Pin’s been kidnapped before, abduction’s now rampant in your country and he’s a bargaining chip and he spends all his time quarantined as a consequence. ‘He’s like this hidden-away prince,’ Tidge says, eyes wide. His father has an intractable hatred of people like us; Pin, apparently, does not. And you know what? He could be a way out!’ He says excitedly.

Mouse shoots bolt upright. His response is vicious and fast. ‘Yes. We want our home and our parents back, but with
his
help? I don’t think so. We can never trust someone like that. The grown-up
must
have leaked into him. He
must
have been stained by the hate.’

But Tidge ambles on. Pin has promised to keep the secret of their hiding place so long as he can muck around with them, whenever he wants; he’s worked it out, he’s telling his guards he’s off for a swim, every day, and he’s so excited about having brand-new people,
kids
, at last, in his life.

‘Those people kill people like us,’ Mouse says.

‘But we kill them,’ Tidge responds, matter-of-fact. ‘We might as well trust him, dude, it’s in his face.
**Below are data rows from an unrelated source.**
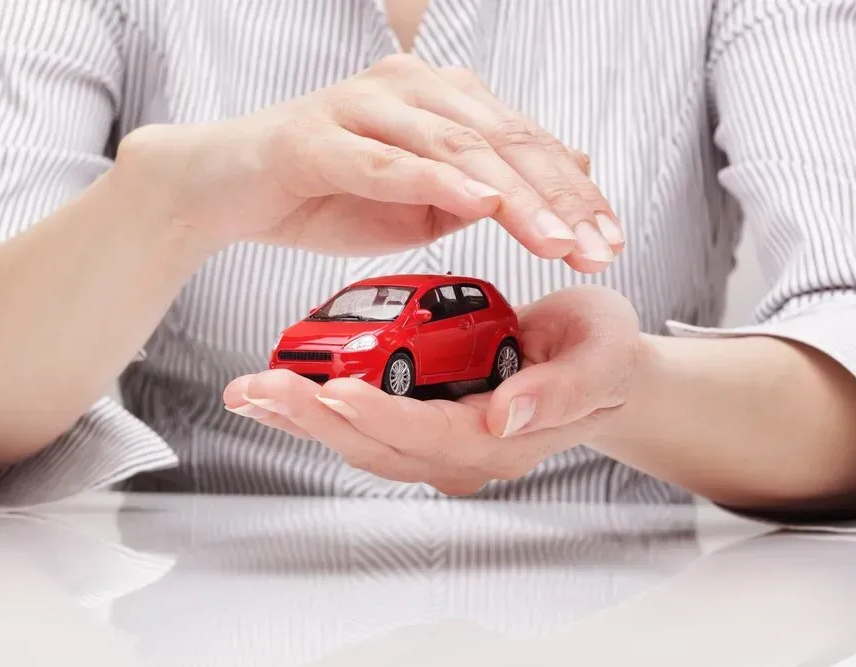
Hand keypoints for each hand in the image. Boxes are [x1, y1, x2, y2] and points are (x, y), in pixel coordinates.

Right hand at [115, 54, 622, 271]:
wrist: (225, 190)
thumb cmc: (320, 196)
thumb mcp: (417, 206)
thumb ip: (477, 193)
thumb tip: (547, 189)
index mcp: (438, 101)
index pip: (521, 143)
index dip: (572, 194)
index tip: (608, 242)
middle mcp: (408, 89)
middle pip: (502, 140)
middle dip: (558, 198)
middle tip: (597, 246)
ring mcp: (361, 106)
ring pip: (456, 146)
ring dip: (512, 193)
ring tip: (555, 236)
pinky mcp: (318, 135)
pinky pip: (387, 158)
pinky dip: (436, 179)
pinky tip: (481, 201)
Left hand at [222, 286, 641, 494]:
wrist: (597, 362)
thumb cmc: (601, 352)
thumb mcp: (602, 356)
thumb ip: (560, 391)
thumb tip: (503, 415)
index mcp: (505, 439)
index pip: (434, 436)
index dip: (383, 417)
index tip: (338, 390)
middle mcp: (464, 451)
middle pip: (381, 447)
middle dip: (317, 419)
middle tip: (263, 389)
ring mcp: (440, 440)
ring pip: (363, 441)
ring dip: (305, 417)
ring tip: (253, 391)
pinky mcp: (423, 419)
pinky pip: (365, 422)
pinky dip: (320, 406)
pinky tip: (283, 388)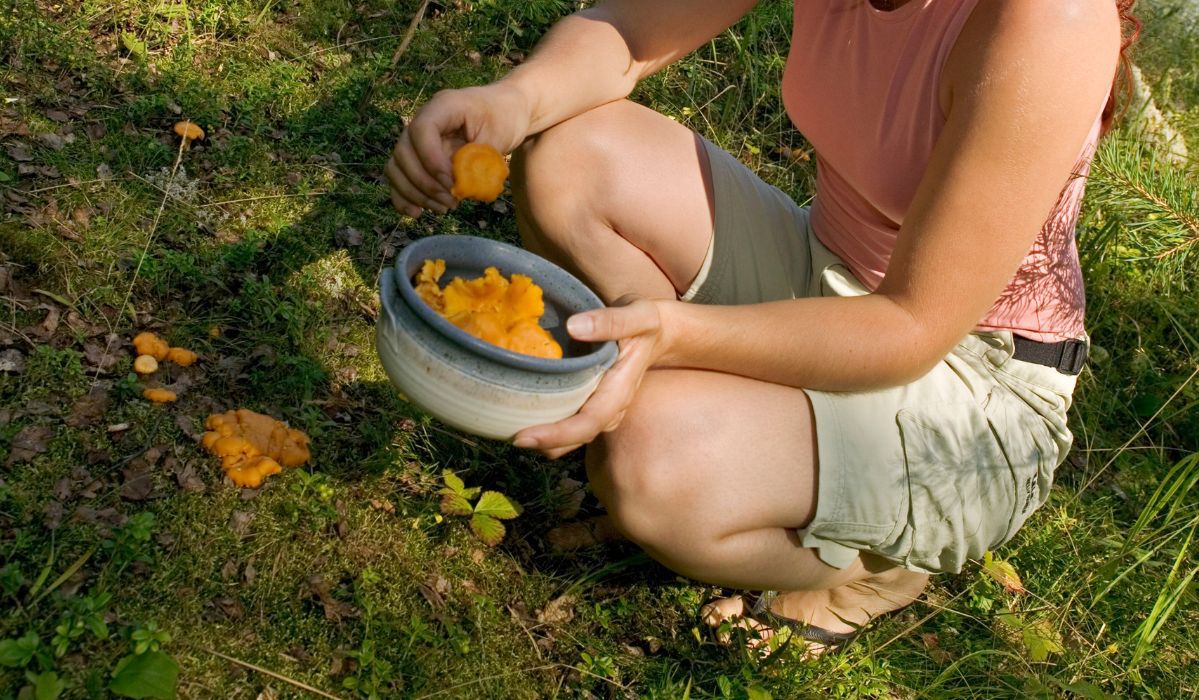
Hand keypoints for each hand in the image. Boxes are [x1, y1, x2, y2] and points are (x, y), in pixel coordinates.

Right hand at [385, 83, 530, 217]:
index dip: (430, 160)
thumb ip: (478, 161)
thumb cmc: (505, 117)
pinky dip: (404, 196)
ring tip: (444, 208)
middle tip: (451, 201)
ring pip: (397, 167)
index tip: (451, 182)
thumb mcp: (498, 136)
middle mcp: (424, 119)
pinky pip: (400, 176)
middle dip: (425, 183)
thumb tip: (460, 189)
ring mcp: (418, 138)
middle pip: (404, 152)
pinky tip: (418, 212)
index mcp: (443, 106)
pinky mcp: (419, 156)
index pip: (421, 130)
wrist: (507, 109)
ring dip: (415, 193)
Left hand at [513, 295, 671, 458]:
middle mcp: (610, 408)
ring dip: (544, 438)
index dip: (557, 434)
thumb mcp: (637, 316)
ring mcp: (602, 409)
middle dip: (543, 443)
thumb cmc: (647, 323)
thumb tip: (574, 326)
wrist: (659, 332)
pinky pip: (571, 421)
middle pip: (576, 437)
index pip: (588, 423)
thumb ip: (610, 321)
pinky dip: (548, 424)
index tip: (524, 437)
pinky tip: (524, 414)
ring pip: (572, 435)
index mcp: (619, 391)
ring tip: (508, 430)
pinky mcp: (593, 403)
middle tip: (507, 437)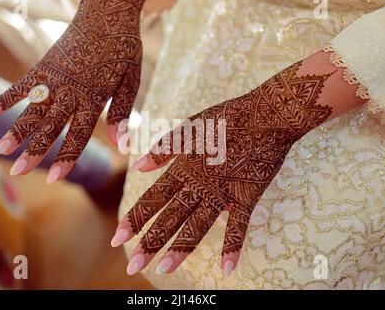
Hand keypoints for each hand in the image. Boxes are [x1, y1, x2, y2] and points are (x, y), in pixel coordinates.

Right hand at [0, 0, 145, 181]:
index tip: (53, 177)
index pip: (79, 133)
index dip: (67, 156)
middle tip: (18, 172)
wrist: (108, 11)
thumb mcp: (130, 80)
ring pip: (33, 108)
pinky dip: (7, 96)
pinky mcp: (45, 64)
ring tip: (0, 148)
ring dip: (16, 129)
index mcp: (94, 97)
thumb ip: (121, 112)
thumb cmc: (123, 48)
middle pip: (51, 126)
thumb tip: (124, 145)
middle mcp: (72, 90)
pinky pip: (23, 82)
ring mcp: (55, 76)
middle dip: (35, 150)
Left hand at [112, 54, 354, 275]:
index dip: (135, 219)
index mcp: (184, 167)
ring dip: (181, 249)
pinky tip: (226, 269)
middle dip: (150, 242)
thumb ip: (164, 147)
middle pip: (171, 217)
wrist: (267, 115)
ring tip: (164, 269)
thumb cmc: (227, 117)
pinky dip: (233, 247)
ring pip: (198, 225)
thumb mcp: (191, 126)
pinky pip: (239, 226)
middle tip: (133, 266)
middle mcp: (200, 183)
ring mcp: (224, 192)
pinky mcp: (247, 196)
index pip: (153, 198)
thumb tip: (138, 165)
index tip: (117, 238)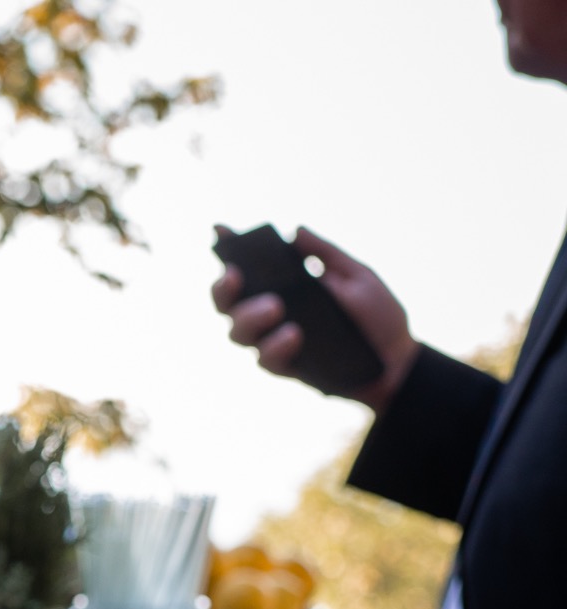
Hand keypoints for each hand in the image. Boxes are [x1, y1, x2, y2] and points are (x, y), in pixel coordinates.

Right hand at [211, 226, 420, 411]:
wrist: (397, 359)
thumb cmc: (377, 316)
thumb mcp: (356, 276)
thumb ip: (325, 254)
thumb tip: (295, 230)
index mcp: (285, 288)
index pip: (248, 268)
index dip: (228, 250)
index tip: (220, 231)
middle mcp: (271, 315)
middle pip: (226, 303)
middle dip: (222, 288)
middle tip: (236, 275)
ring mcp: (274, 342)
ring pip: (237, 332)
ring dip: (249, 317)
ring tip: (276, 307)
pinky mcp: (286, 368)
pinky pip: (265, 359)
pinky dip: (276, 345)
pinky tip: (295, 335)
It’s a face that’s incapable of—’

‘Stop,’ Mouse cries, covering his ears. ‘Stop, you idiot, stop.’

Between us and you there is a great gulf fixed.

94

‘You’re not
thinking.’
Mouse, later, shouting to his brother. Stabbing his temples with his index fingers. ‘If we’re taken away this is all your fault, all right? You didn’t
have
to play those stupid super-hero games. And remember, Tidge, you’re a boy, just like me. And we’re not going to be in a group that’s walking down the street. They’ll be separating us. They’ll be taking us away to a field that trembles for three days and then stops. You. And me. And you know what? You’ll have brought it all on yourself. We can all blame you for that, no one else. Thanks, mate. Thanks a lot.’ Mouse stops, clamping his hand at his mouth at the ugliness that’s come out. Too late.